## EXERCISE PROMPT
Examine each line of the listing below. Copy those in which the string "down" appears.

## DATA EXTRACT
• • •
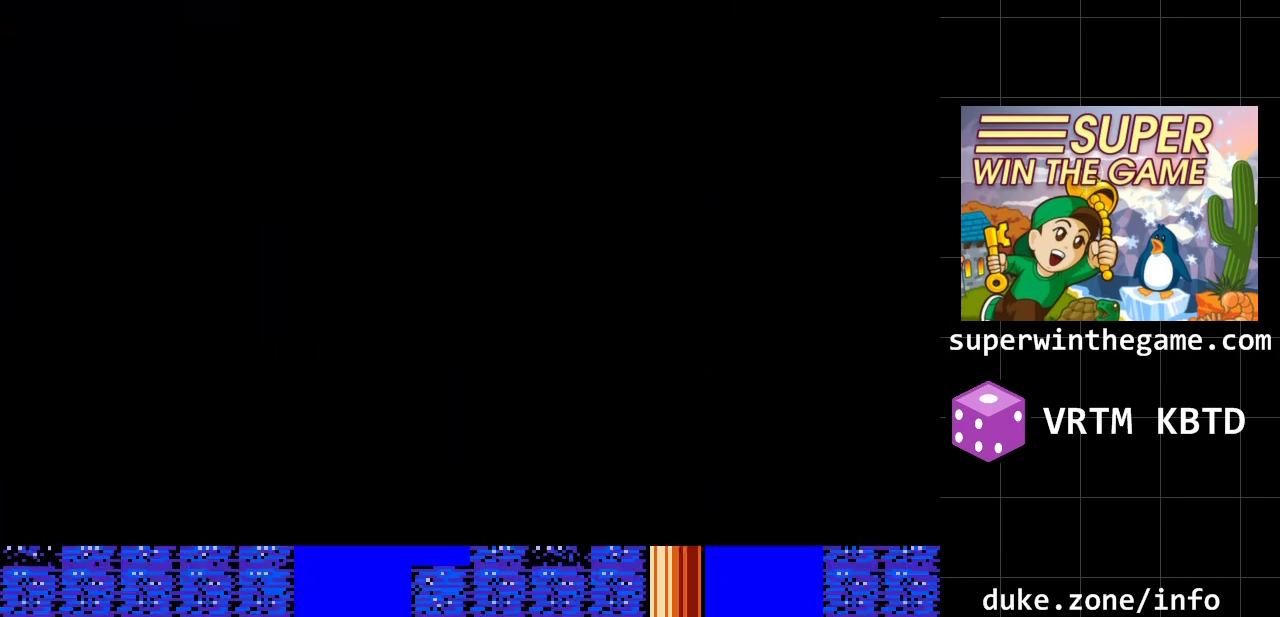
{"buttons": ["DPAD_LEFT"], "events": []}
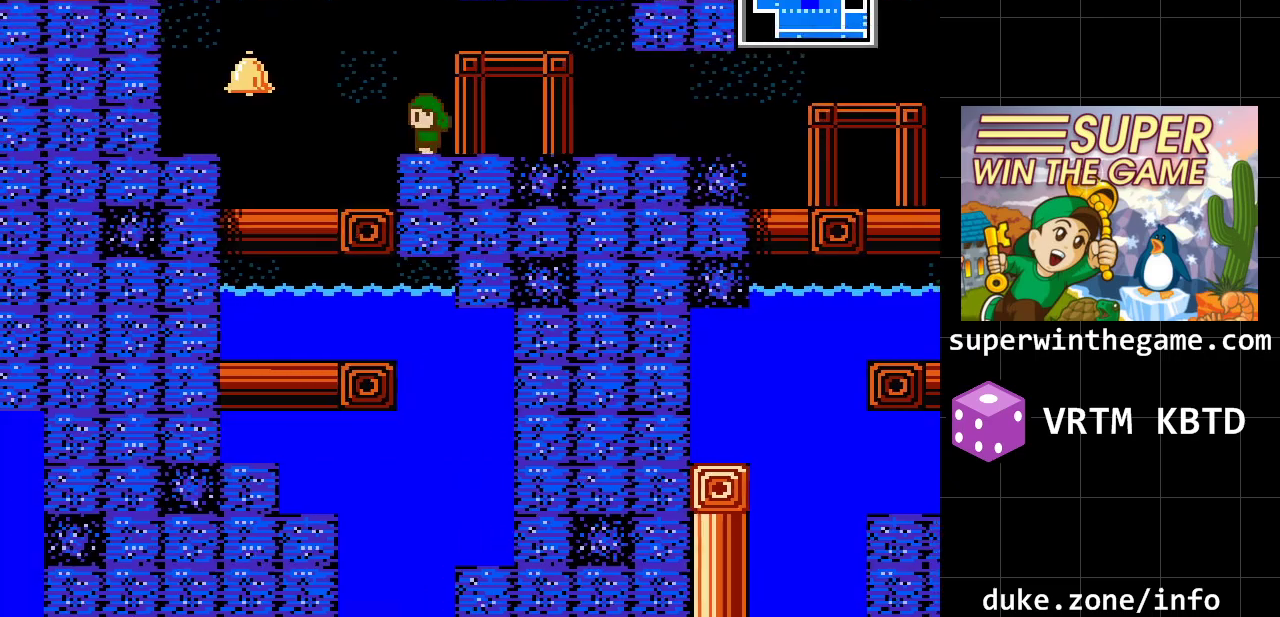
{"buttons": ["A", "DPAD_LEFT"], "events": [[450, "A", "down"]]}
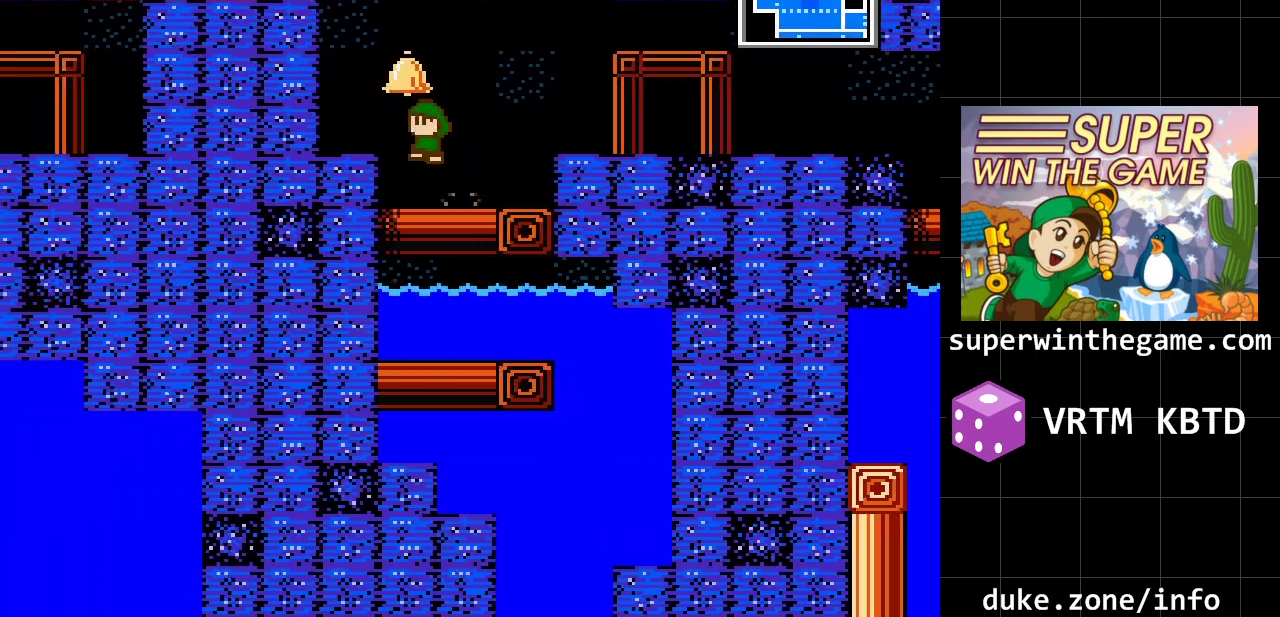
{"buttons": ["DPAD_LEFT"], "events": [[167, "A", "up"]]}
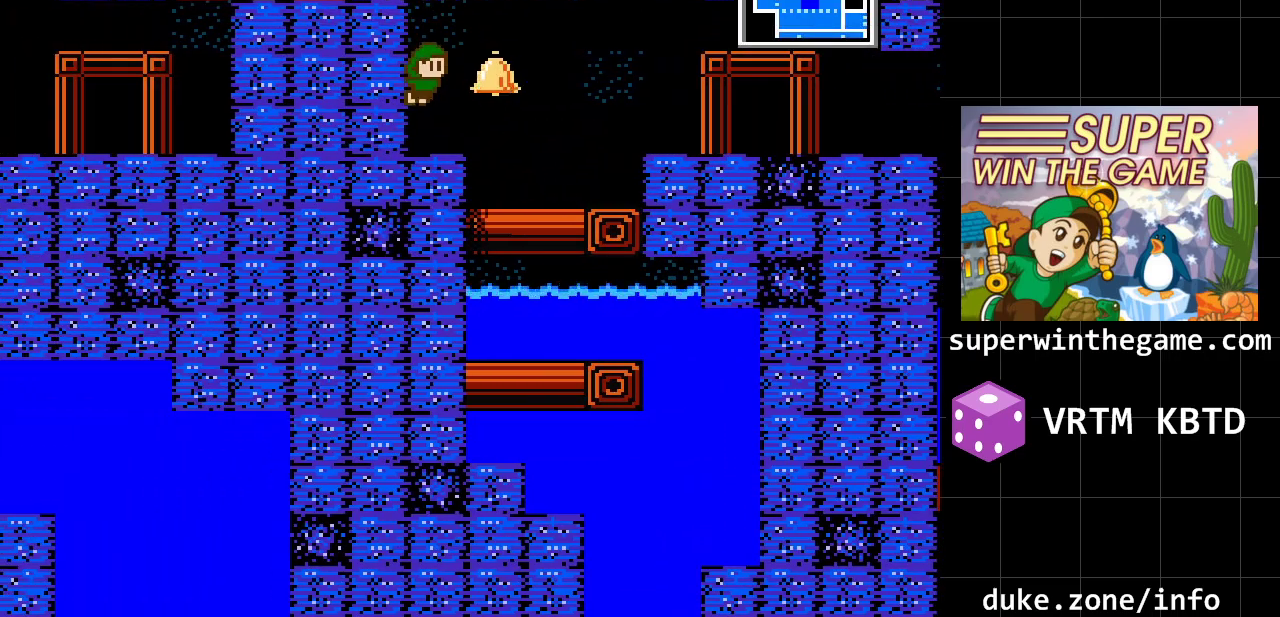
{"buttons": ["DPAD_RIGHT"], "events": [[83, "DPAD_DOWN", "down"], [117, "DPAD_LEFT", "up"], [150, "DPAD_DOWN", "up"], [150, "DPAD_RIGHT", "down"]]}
• • •
## SOLUTION TO THIS PROBLEM
{"buttons": ["A", "DPAD_LEFT"], "events": [[450, "A", "down"]]}
{"buttons": ["DPAD_RIGHT"], "events": [[83, "DPAD_DOWN", "down"], [117, "DPAD_LEFT", "up"], [150, "DPAD_DOWN", "up"], [150, "DPAD_RIGHT", "down"]]}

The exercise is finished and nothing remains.